Identifying potential product candidates and conducting preclinical studies and clinical trials is a time-consuming, expensive and uncertain process that takes many years to complete, and we may never generate the necessary data or results required to obtain marketing approval and achieve product sales. In addition, our product candidates, if approved, may not achieve commercial success. Our commercial revenues, if any, will be derived from sales of product candidates that we do not expect to be commercially available for many years, if at all. Accordingly, we will need to continue to rely on additional financing to achieve our business objectives. Adequate additional financing may not be available to us on acceptable terms, or at all.

Until such time, if ever, as we can generate substantial product revenues, we expect to finance our cash needs through a combination of equity offerings, debt financings, collaborations, strategic alliances and licensing arrangements. To the extent that we raise additional capital through the sale of equity or convertible debt securities, holders of our ADSs will be diluted, and the terms of these securities may include liquidation or other preferences that adversely affect the rights of our shareholders. Debt financing, if available, may involve agreements that include covenants limiting or restricting our ability to take specific actions, such as incurring additional debt, making capital expenditures or declaring dividends.

If we raise funds through additional collaborations, strategic alliances or licensing arrangements with third parties, we may have to relinquish valuable rights to our technologies, future revenue streams, research programs or product candidates or to grant licenses on terms that may not be favorable to us.
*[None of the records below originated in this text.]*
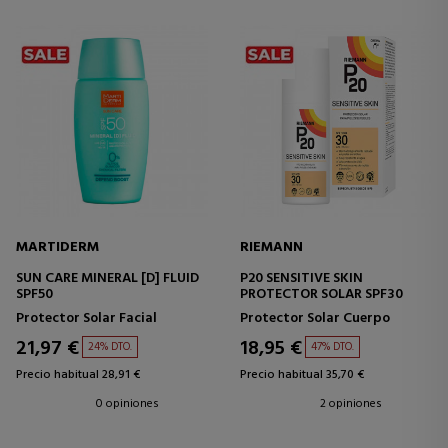
MARTIDERM
RIEMANN
SUN CARE MINERAL [D] FLUID
P20 SENSITIVE SKIN
SPF50
PROTECTOR SOLAR SPF30
Protector Solar Facial
Protector Solar Cuerpo
21,97 €
18,95 €
24% DTO.
47% DTO.
Precio habitual 28,91 €
Precio habitual 35,70 €
0 opiniones
2 opiniones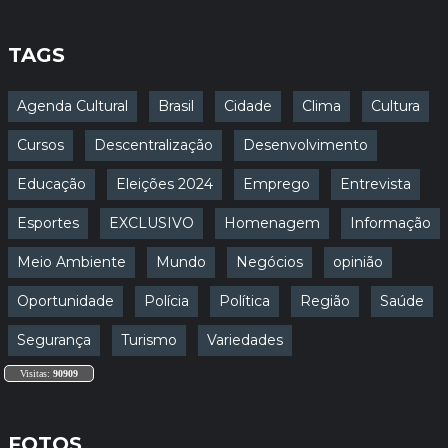
TAGS
Agenda Cultural
Brasil
Cidade
Clima
Cultura
Cursos
Descentralização
Desenvolvimento
Educação
Eleições 2024
Emprego
Entrevista
Esportes
EXCLUSIVO
Homenagem
Informação
Meio Ambiente
Mundo
Negócios
opinião
Oportunidade
Polícia
Política
Região
Saúde
Segurança
Turismo
Variedades
Visitas:
90909
FOTOS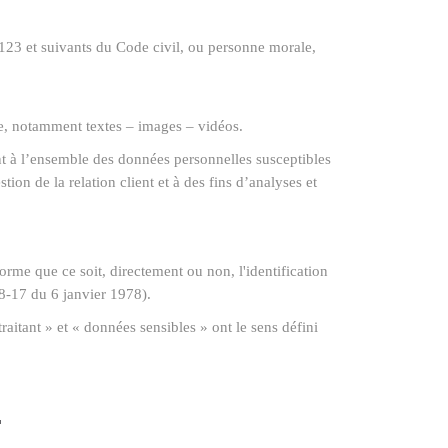
123 et suivants du Code civil, ou personne morale,
te, notamment textes – images – vidéos.
 à l’ensemble des données personnelles susceptibles
ion de la relation client et à des fins d’analyses et
rme que ce soit, directement ou non, l'identification
78-17 du 6 janvier 1978).
aitant » et « données sensibles » ont le sens défini
.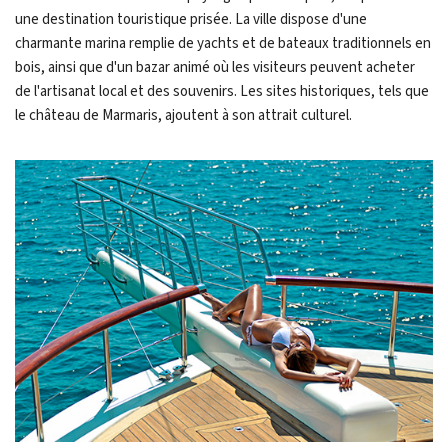
une destination touristique prisée. La ville dispose d'une
charmante marina remplie de yachts et de bateaux traditionnels en
bois, ainsi que d'un bazar animé où les visiteurs peuvent acheter
de l'artisanat local et des souvenirs. Les sites historiques, tels que
le château de Marmaris, ajoutent à son attrait culturel.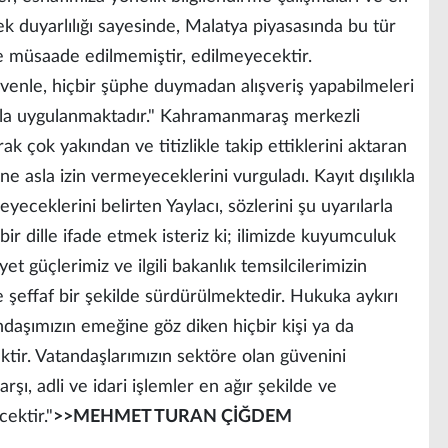
 duyarlılığı sayesinde, Malatya piyasasında bu tür
kle müsaade edilmemiştir, edilmeyecektir.
güvenle, hiçbir şüphe duymadan alışveriş yapabilmeleri
lıkla uygulanmaktadır." Kahramanmaraş merkezli
k çok yakından ve titizlikle takip ettiklerini aktaran
e asla izin vermeyeceklerini vurguladı. Kayıt dışılıkla
yeceklerini belirten Yaylacı, sözlerini şu uyarılarla
bir dille ifade etmek isteriz ki; ilimizde kuyumculuk
t güçlerimiz ve ilgili bakanlık temsilcilerimizin
 şeffaf bir şekilde sürdürülmektedir. Hukuka aykırı
andaşımızın emeğine göz diken hiçbir kişi ya da
r. Vatandaşlarımızın sektöre olan güvenini
rşı, adli ve idari işlemler en ağır şekilde ve
ektir."
>>MEHMET TURAN ÇİĞDEM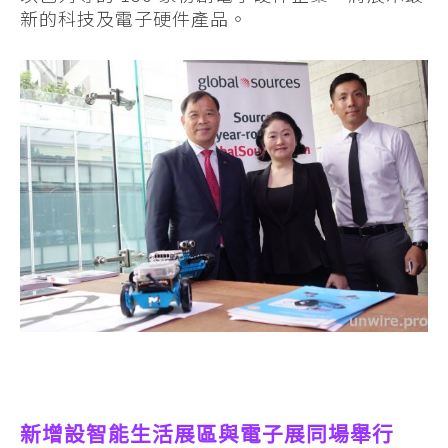
新的科技及電子硬件產品。
新增設智能生活展區與電子展同場舉行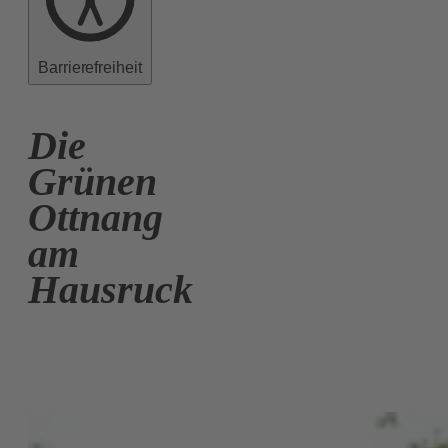
Barrierefreiheit
Die
Grünen
Ottnang
am
Hausruck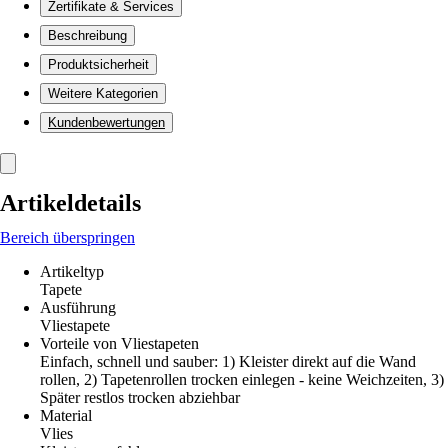
Zertifikate & Services
Beschreibung
Produktsicherheit
Weitere Kategorien
Kundenbewertungen
Artikeldetails
Bereich überspringen
Artikeltyp
Tapete
Ausführung
Vliestapete
Vorteile von Vliestapeten
Einfach, schnell und sauber: 1) Kleister direkt auf die Wand
rollen, 2) Tapetenrollen trocken einlegen - keine Weichzeiten, 3)
Später restlos trocken abziehbar
Material
Vlies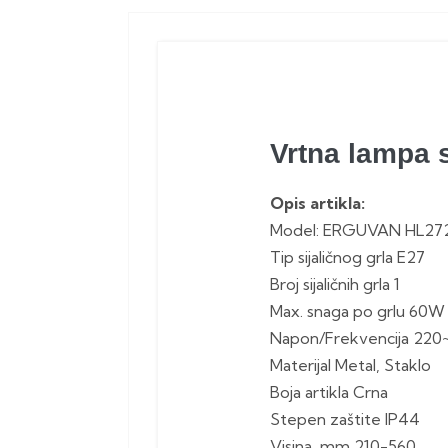
Vrtna lampa 
Opis artikla:
Model: ERGUVAN HL27
Tip sijaličnog grla E27
Broj sijaličnih grla 1
Max. snaga po grlu 60W
Napon/Frekvencija 220
Materijal Metal, Staklo
Boja artikla Crna
Stepen zaštite IP44
Visina, mm 210-560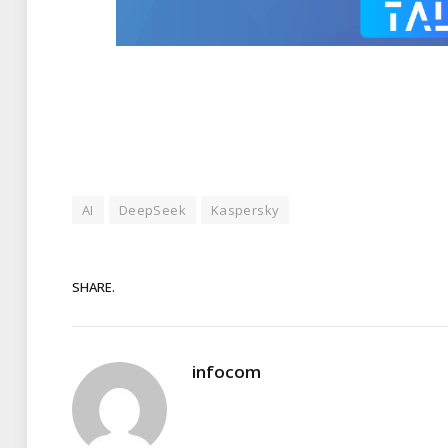
AI
DeepSeek
Kaspersky
SHARE.
infocom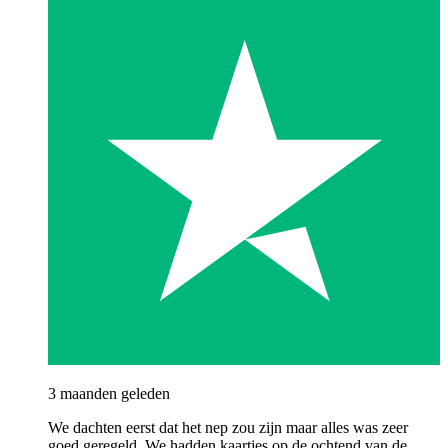
3 maanden geleden
We dachten eerst dat het nep zou zijn maar alles was zeer
goed geregeld. We hadden kaartjes op de ochtend van de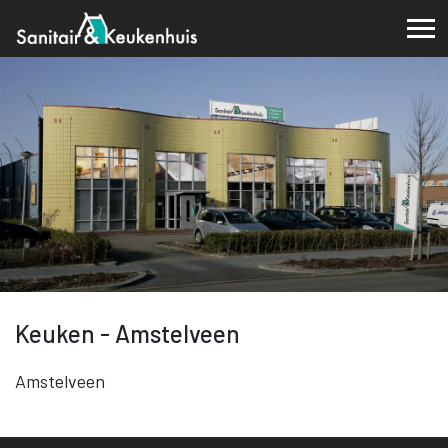
Keuken - Amstelveen
Amstelveen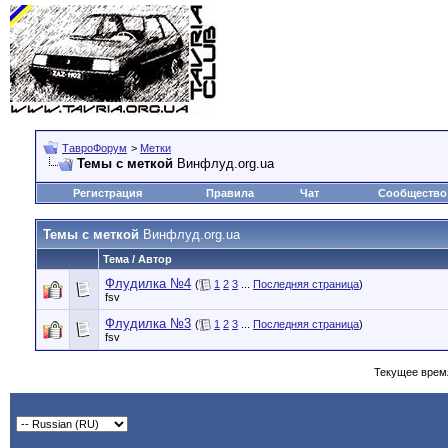
ТавроФорум
>
Метки
Темы с меткой
Винфлуд.org.ua
Регистрация
Правила
Чат
Сообщество
Темы с меткой
Винфлуд.org.ua
Тема / Автор
Флудилка №4
(
1
2
3
...
Последняя страница
)
fsv
Флудилка №3
(
1
2
3
...
Последняя страница
)
fsv
Текущее врем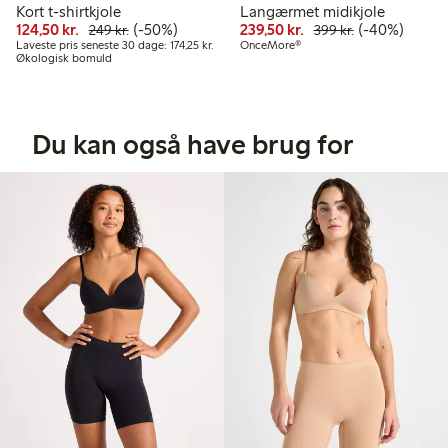
Kort t-shirtkjole
Langærmet midikjole
Nedsat pris: 124,50 kr.
Normalpris: 249,00 kr.
50 % rabat
Nedsat pris: 239,50 
Normalpris: 39
40 % rabat
124,50 kr.
(-50%)
239,50 kr.
(-40%)
249 kr.
399 kr.
Laveste pris seneste 30 dage: 174,25 kr.
Laveste pris seneste 30 dage: 174,25 kr.
OnceMore®
Økologisk bomuld
Du kan også have brug for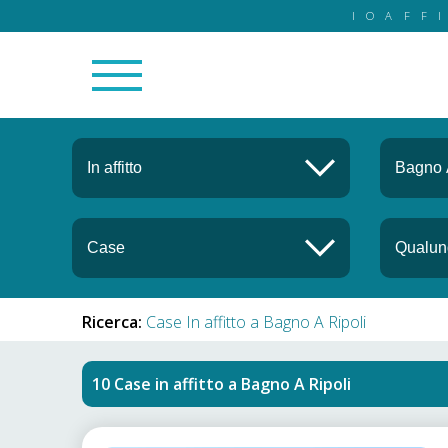
IOAFF
Ricerca:
Case In affitto a Bagno A Ripoli
Case in affitto
a
Bagno A Ripoli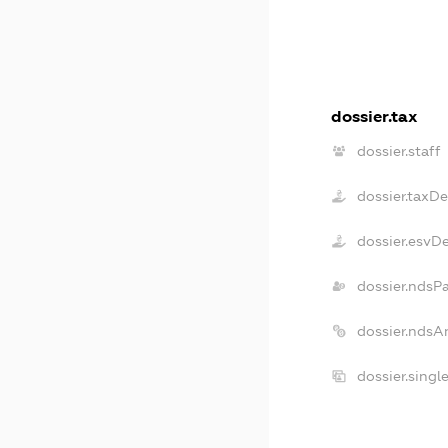
dossier.tax
dossier.staff
dossier.taxD
dossier.esvD
dossier.ndsP
dossier.ndsA
dossier.sing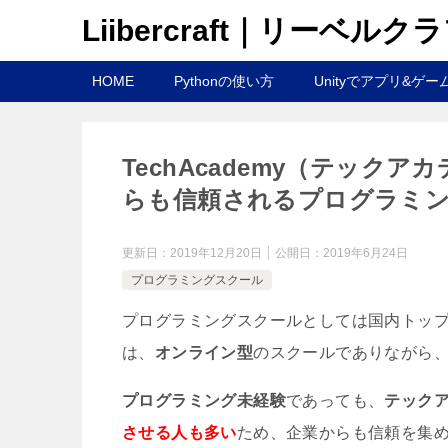
Liibercraft｜リーベルク
HOME
Pythonの使い方
Unityでアプリ&ゲー
TechAcademy（テッ
らも信頼されるプログラミン
更新日：
2019年12月20日
公開日：
2019年6月24日
プログラミングスクール
プログラミングスクールとしては国内トッ
は、
オンライン型
のスクールでありながら
プログラミング未経験
であっても、
テック
させる人も多い
ため、企業からも信頼を集め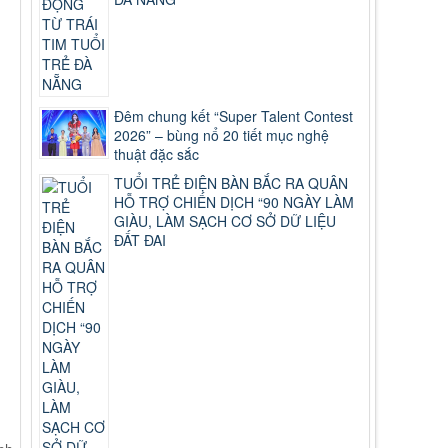
Đêm chung kết “Super Talent Contest
2026” – bùng nổ 20 tiết mục nghệ
thuật đặc sắc
TUỔI TRẺ ĐIỆN BÀN BẮC RA QUÂN
HỖ TRỢ CHIẾN DỊCH “90 NGÀY LÀM
GIÀU, LÀM SẠCH CƠ SỞ DỮ LIỆU
ĐẤT ĐAI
If we are unable to raise additional funds through equity or debt financings when needed, we may be required to delay, limit, reduce or terminate our product development or future commercialization efforts or grant rights to develop and market that we would otherwise prefer to develop and market ourselves.

Quantitative and Qualitative Disclosures About Market Risk

For quantitative and qualitative disclosures about market risk that affect us, see “Quantitative and Qualitative Disclosures About Market Risk” in Item 11 of Part I of our Annual Report. There have been no material changes in from the end of the preceding year until September 30, 2021.

Off-balance Sheet Arrangements

We have not entered into any off-balance sheet arrangements.